Ik weet nog dat ik dacht: ik moet doen wat ik kan,
want zij werkt zo hard. Ik moet mijn steentje bijdragen.
In een van de geboden staat:
'Zes dagen zult gij arbeiden, maar de zevende dag zult gij rusten.'
Volgens ons betekent dat dat we de sabbatdag moeten heiligen.
Er staat ook dat we zes dagen moeten werken.
Ik heb al dertien jaar dezelfde baan,
wat in deze tijd nog maar weinig voorkomt.
De beste karaktereigenschap van een goede cowboy is hard werken.
Dat is altijd de beste instelling.
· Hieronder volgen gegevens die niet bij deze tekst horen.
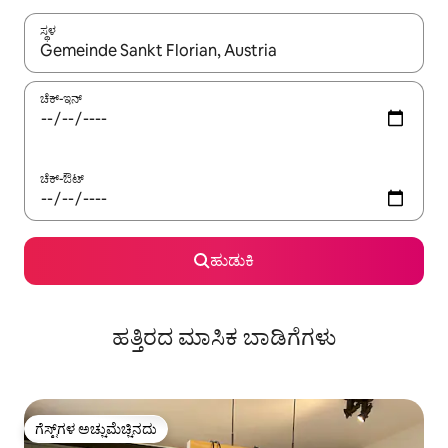
ಸ್ಥಳ
ಫಲಿತಾಂಶಗಳು ಲಭ್ಯವಿರುವಾಗ, ಅಪ್ ಮತ್ತು ಡೌನ್ ಬಾಣದ ಕೀಲಿಗಳೊಂದಿಗೆ ನ್ಯಾವಿಗೇಟ
ಚೆಕ್-ಇನ್
ಚೆಕ್-ಔಟ್
ಹುಡುಕಿ
ಹತ್ತಿರದ ಮಾಸಿಕ ಬಾಡಿಗೆಗಳು
ಗೆಸ್ಟ್‌ಗಳ ಅಚ್ಚುಮೆಚ್ಚಿನದು
ಗೆಸ್ಟ್‌ಗಳ ಅಚ್ಚುಮೆಚ್ಚಿನದು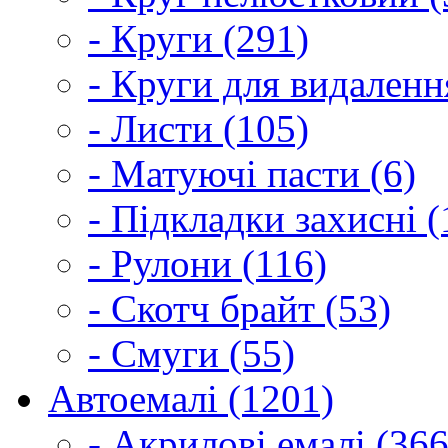
- Круги (291)
- Круги для видаленн
- Листи (105)
- Матуючі пасти (6)
- Підкладки захисні (
- Рулони (116)
- Скотч брайт (53)
- Смуги (55)
Автоемалі (1201)
- Акрилові емалі (366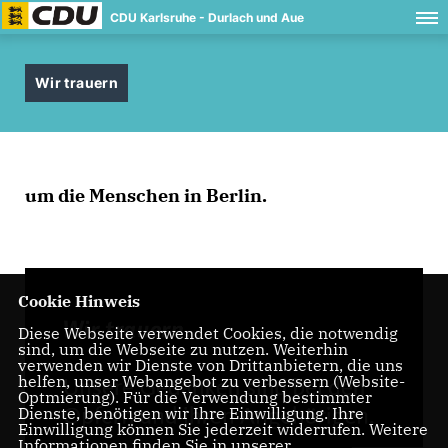
CDU Karlsruhe - Durlach und Aue
Wir trauern
um die Menschen in Berlin.
Cookie Hinweis
Diese Webseite verwendet Cookies, die notwendig
sind, um die Webseite zu nutzen. Weiterhin
verwenden wir Dienste von Drittanbietern, die uns
helfen, unser Webangebot zu verbessern (Website-
Optmierung). Für die Verwendung bestimmter
Dienste, benötigen wir Ihre Einwilligung. Ihre
Einwilligung können Sie jederzeit widerrufen. Weitere
Informationen finden Sie in unserer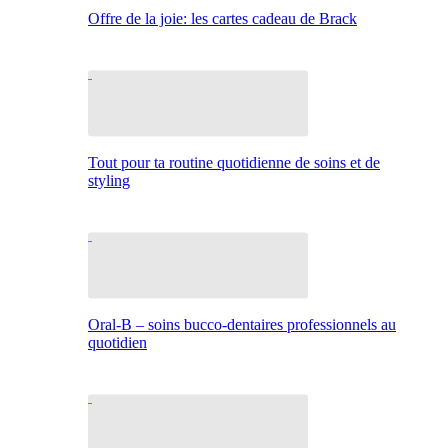
Offre de la joie: les cartes cadeau de Brack
Tout pour ta routine quotidienne de soins et de
styling
Oral-B – soins bucco-dentaires professionnels au
quotidien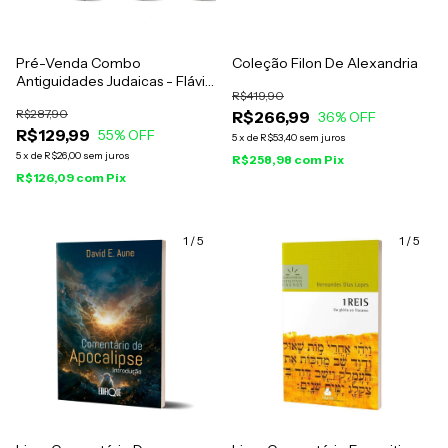
Pré-Venda Combo
Coleção Filon De Alexandria
Antiguidades Judaicas - Flávio
R$419,90
Josefo
R$287,90
R$266,99
36
% OFF
R$129,99
55
% OFF
5
x
de
R$53,40
sem juros
5
x
de
R$26,00
sem juros
R$258,98
com
Pix
R$126,09
com
Pix
1
/
5
1
/
5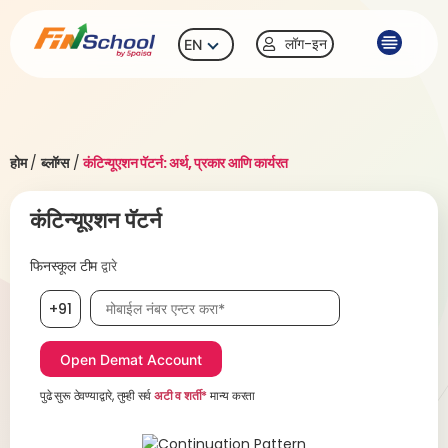
लॉग-इन
EN
होम
/
ब्लॉग्स
/
कंटिन्यूएशन पॅटर्न: अर्थ, प्रकार आणि कार्यरत
कंटिन्यूएशन पॅटर्न
फिनस्कूल टीम
द्वारे
मोबाईल नंबर, आवश्यक
+91
पुढे सुरू ठेवण्याद्वारे, तुम्ही सर्व
अटी व शर्ती*
मान्य करता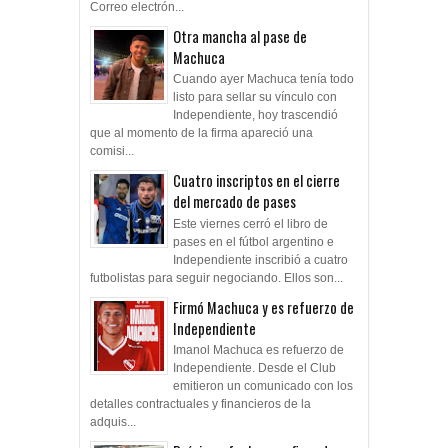
Correo electrón...
Otra mancha al pase de
Machuca
Cuando ayer Machuca tenía todo
listo para sellar su vínculo con
Independiente, hoy trascendió
que al momento de la firma apareció una
comisi...
Cuatro inscriptos en el cierre
del mercado de pases
Este viernes cerró el libro de
pases en el fútbol argentino e
Independiente inscribió a cuatro
futbolistas para seguir negociando. Ellos son...
Firmó Machuca y es refuerzo de
Independiente
Imanol Machuca es refuerzo de
Independiente. Desde el Club
emitieron un comunicado con los
detalles contractuales y financieros de la
adquis...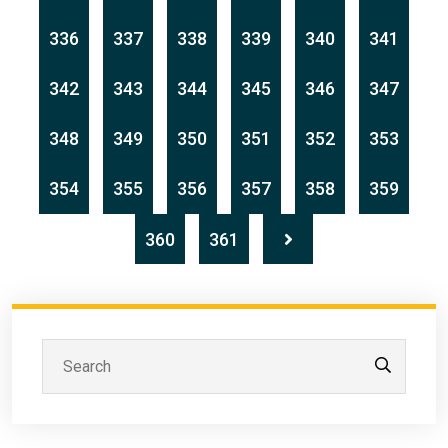
336
337
338
339
340
341
342
343
344
345
346
347
348
349
350
351
352
353
354
355
356
357
358
359
360
361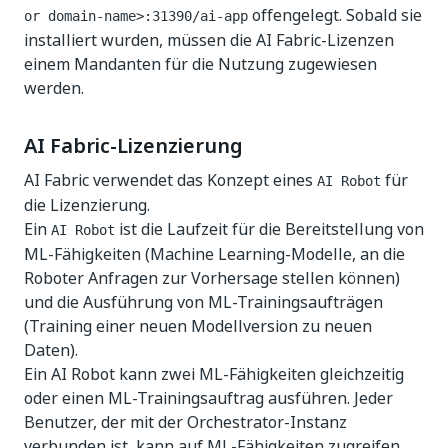
offengelegt. Sobald sie
or domain-name>:31390/ai-app
installiert wurden, müssen die AI Fabric-Lizenzen
einem Mandanten für die Nutzung zugewiesen
werden.
AI Fabric-Lizenzierung
AI Fabric verwendet das Konzept eines
für
AI Robot
die Lizenzierung.
Ein
ist die Laufzeit für die Bereitstellung von
AI Robot
ML-Fähigkeiten (Machine Learning-Modelle, an die
Roboter Anfragen zur Vorhersage stellen können)
und die Ausführung von ML-Trainingsaufträgen
(Training einer neuen Modellversion zu neuen
Daten).
Ein AI Robot kann zwei ML-Fähigkeiten gleichzeitig
oder einen ML-Trainingsauftrag ausführen. Jeder
Benutzer, der mit der Orchestrator-Instanz
verbunden ist, kann auf ML-Fähigkeiten zugreifen.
Dat leerde ik al jong.
Ik vind een goede werkhouding belangrijk voor mijn kinderen.
We kunnen wel 'Doe de afwas' zeggen, en hopelijk doen ze dat,
maar als ze hem niet doen, denken ze dat er niets mis is.
Maar ze weten dat er iets misgaat als ze niet voederen.
Om de een of andere reden is dat een gewoonte van hen.
En het is goed dat ze met grote dieren werken,
zien wat ze kunnen, angsten overwinnen en moediger worden.
Had je me aan het eind van de middelbare school gevraagd
wat het perfecte leven is, dan zou ik dit nooit hebben bedacht.
Ik heet Drew Johnson.
Als ik over mijn leven nadenk, heb ik het gevoel dat
ik tenminste doe alsof ik een cowboy ben.
Ik ben een belegger. Ik heb vijf dochters.
Ik ben echtgenoot. En ik ben mormoon.